→ Exercise
For each record below, retype the text exactly and omit any image.
+-------+
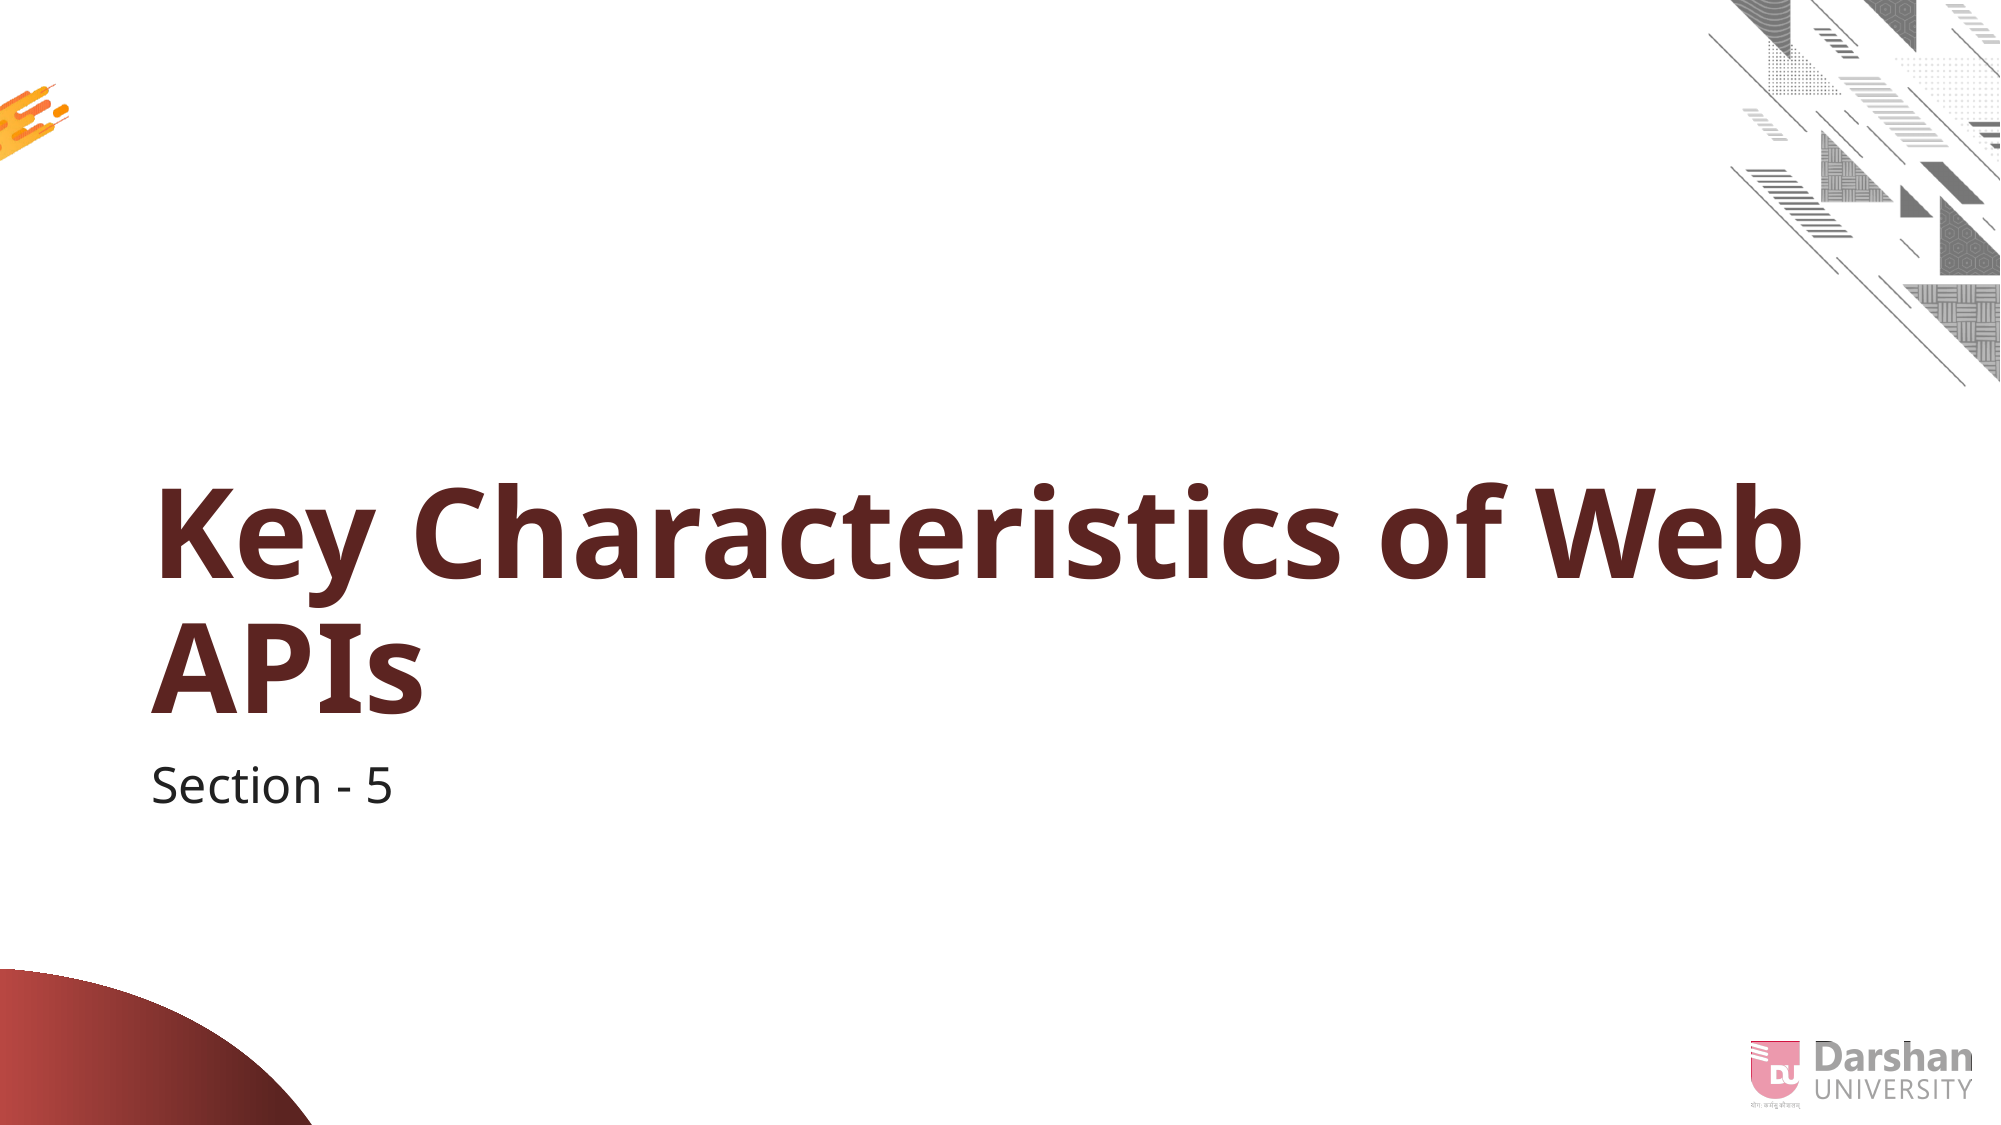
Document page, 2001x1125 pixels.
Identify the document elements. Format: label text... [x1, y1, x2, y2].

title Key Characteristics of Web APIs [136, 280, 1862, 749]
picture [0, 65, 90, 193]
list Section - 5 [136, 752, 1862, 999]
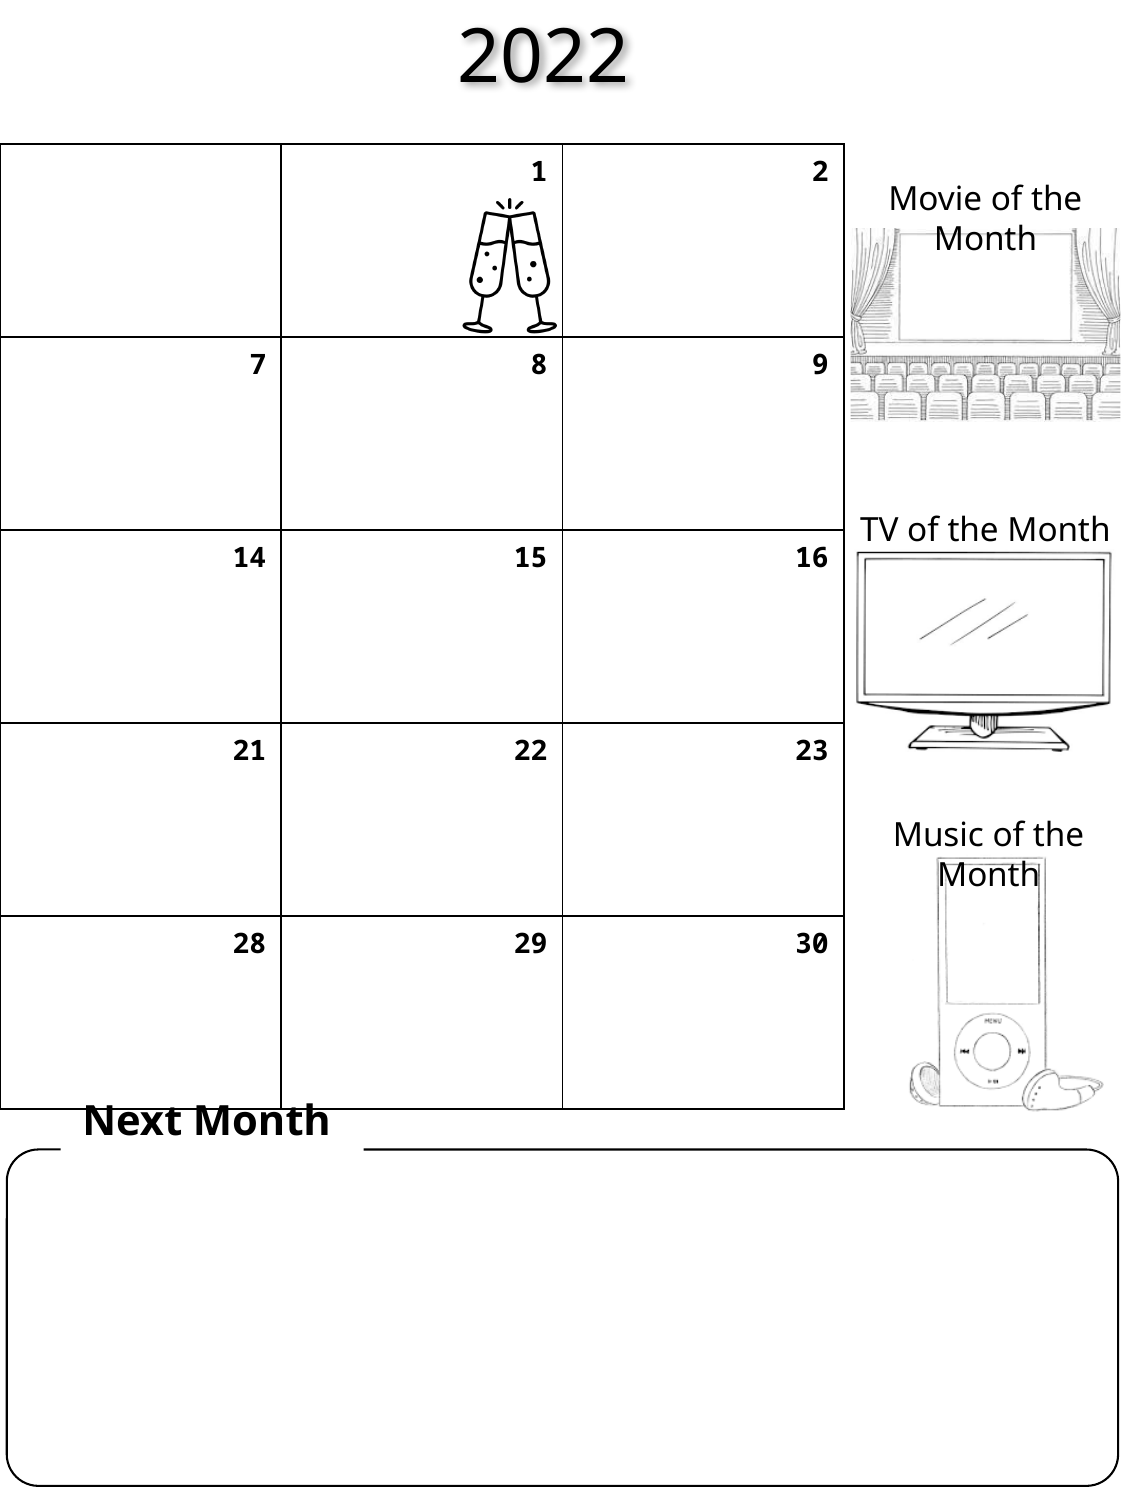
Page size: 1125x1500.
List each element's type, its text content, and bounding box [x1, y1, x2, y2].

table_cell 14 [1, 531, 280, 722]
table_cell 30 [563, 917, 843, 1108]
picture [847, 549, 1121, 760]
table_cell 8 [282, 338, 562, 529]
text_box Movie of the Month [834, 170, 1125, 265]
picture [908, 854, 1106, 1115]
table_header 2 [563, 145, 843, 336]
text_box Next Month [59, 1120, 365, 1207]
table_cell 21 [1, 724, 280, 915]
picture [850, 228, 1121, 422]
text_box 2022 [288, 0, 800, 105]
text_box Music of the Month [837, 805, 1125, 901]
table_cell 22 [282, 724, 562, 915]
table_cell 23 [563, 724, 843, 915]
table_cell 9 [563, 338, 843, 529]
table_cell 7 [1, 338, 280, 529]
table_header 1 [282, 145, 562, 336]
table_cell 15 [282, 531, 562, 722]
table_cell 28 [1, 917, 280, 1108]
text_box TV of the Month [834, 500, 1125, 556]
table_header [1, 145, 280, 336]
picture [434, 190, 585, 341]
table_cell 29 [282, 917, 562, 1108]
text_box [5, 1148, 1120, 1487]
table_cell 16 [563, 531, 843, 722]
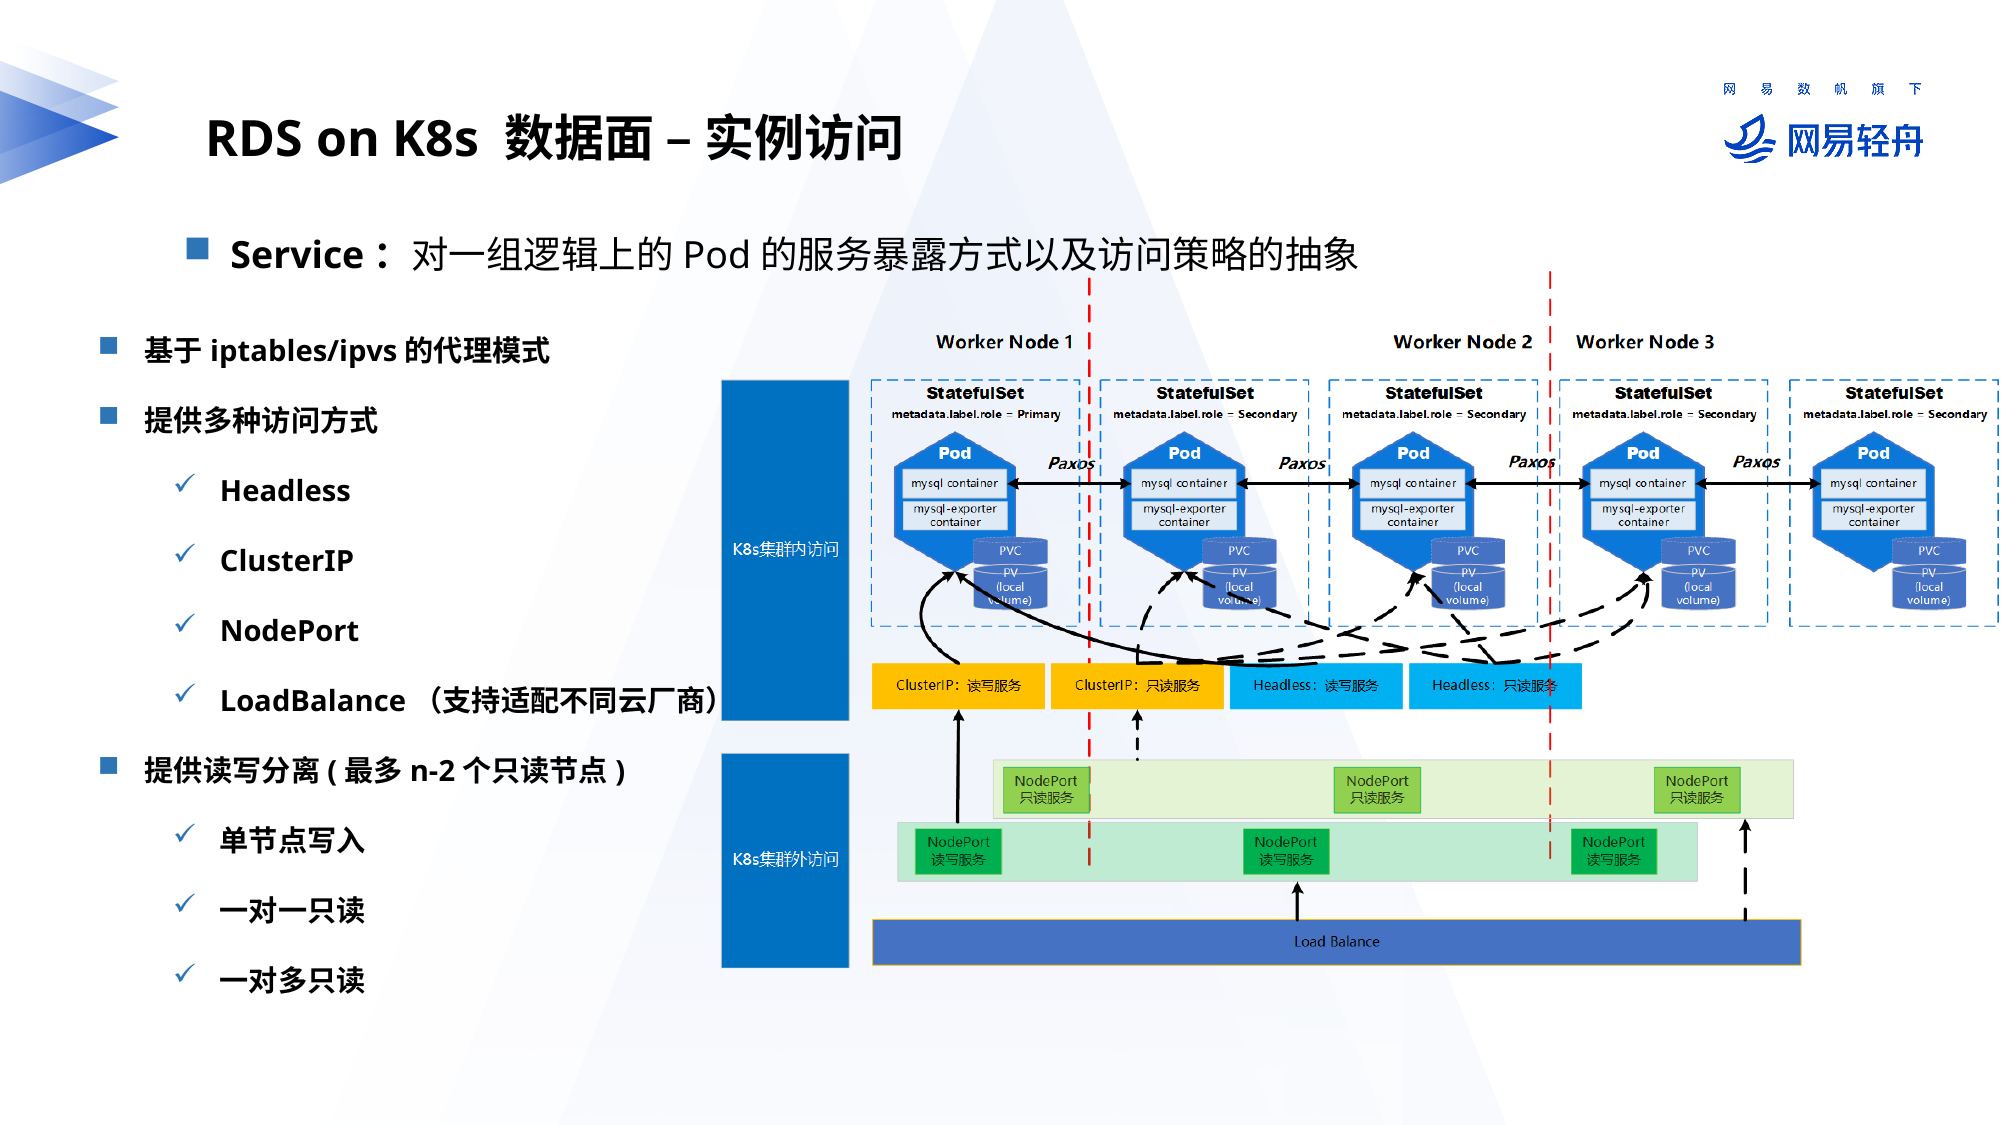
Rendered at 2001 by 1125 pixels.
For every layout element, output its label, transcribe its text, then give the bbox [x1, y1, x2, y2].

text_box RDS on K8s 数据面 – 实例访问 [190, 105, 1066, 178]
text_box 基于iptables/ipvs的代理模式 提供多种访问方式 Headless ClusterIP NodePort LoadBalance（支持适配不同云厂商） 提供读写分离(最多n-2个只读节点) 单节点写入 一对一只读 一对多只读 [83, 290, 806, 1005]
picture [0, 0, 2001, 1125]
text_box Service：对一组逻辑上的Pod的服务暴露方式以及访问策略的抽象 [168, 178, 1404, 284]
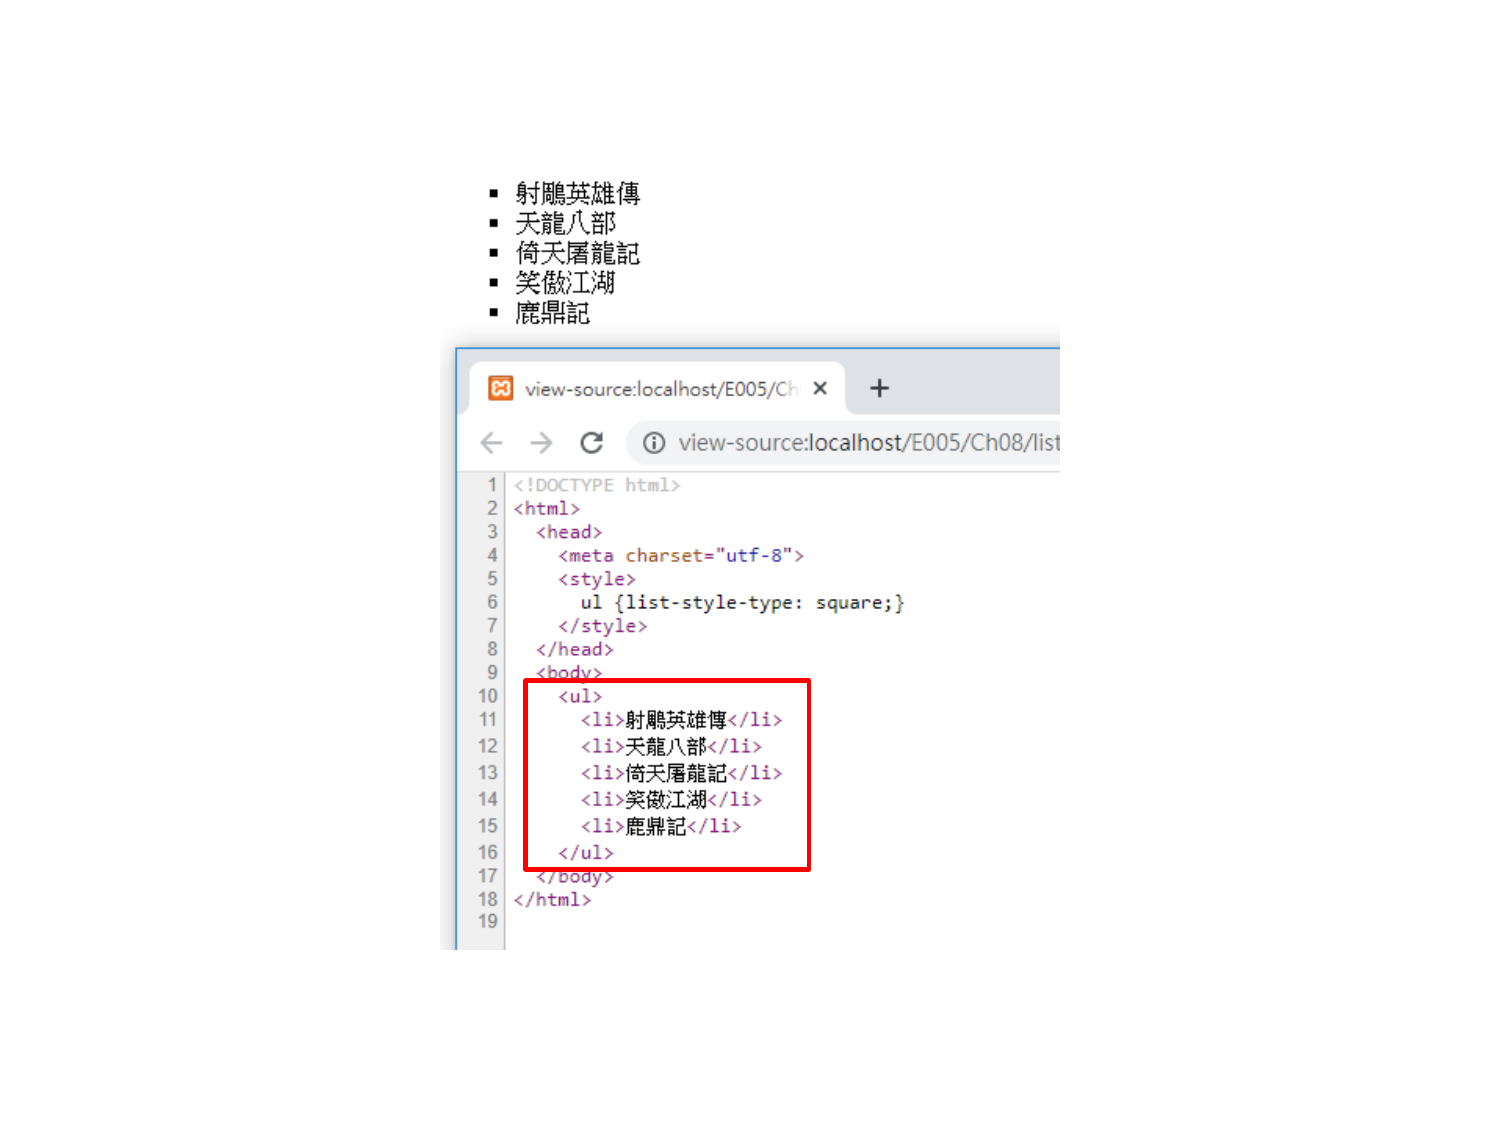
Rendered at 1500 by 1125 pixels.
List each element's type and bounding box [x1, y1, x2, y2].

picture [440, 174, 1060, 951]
+-------+
→ Exercise output
Document page, 2001x1125 pixels.
Identify the document elements. Format: label text... [x1, y1, x2, y2].

title Key Characteristics of Web APIs [136, 280, 1862, 749]
picture [0, 65, 90, 193]
list Section - 5 [136, 752, 1862, 999]
Page size: 1125x1500.
List each element's type, its text content, and bounding box [x1, y1, x2, y2].

table_cell 14 [1, 531, 280, 722]
table_cell 30 [563, 917, 843, 1108]
picture [847, 549, 1121, 760]
table_cell 8 [282, 338, 562, 529]
text_box Movie of the Month [834, 170, 1125, 265]
picture [908, 854, 1106, 1115]
table_header 2 [563, 145, 843, 336]
text_box Next Month [59, 1120, 365, 1207]
table_cell 21 [1, 724, 280, 915]
picture [850, 228, 1121, 422]
text_box 2022 [288, 0, 800, 105]
text_box Music of the Month [837, 805, 1125, 901]
table_cell 22 [282, 724, 562, 915]
table_cell 23 [563, 724, 843, 915]
table_cell 9 [563, 338, 843, 529]
table_cell 7 [1, 338, 280, 529]
table_header 1 [282, 145, 562, 336]
table_cell 15 [282, 531, 562, 722]
table_cell 28 [1, 917, 280, 1108]
text_box TV of the Month [834, 500, 1125, 556]
table_header [1, 145, 280, 336]
picture [434, 190, 585, 341]
table_cell 29 [282, 917, 562, 1108]
text_box [5, 1148, 1120, 1487]
table_cell 16 [563, 531, 843, 722]
Rendered at 2001 by 1125 pixels.
For every layout element, output its label, transcribe its text, then give the bbox [x1, y1, x2, y2].

text_box RDS on K8s 数据面 – 实例访问 [190, 105, 1066, 178]
text_box 基于iptables/ipvs的代理模式 提供多种访问方式 Headless ClusterIP NodePort LoadBalance（支持适配不同云厂商） 提供读写分离(最多n-2个只读节点) 单节点写入 一对一只读 一对多只读 [83, 290, 806, 1005]
picture [0, 0, 2001, 1125]
text_box Service：对一组逻辑上的Pod的服务暴露方式以及访问策略的抽象 [168, 178, 1404, 284]
Rendered at 1500 by 1125 pixels.
List each element's type and bounding box [x1, y1, x2, y2].

picture [440, 174, 1060, 951]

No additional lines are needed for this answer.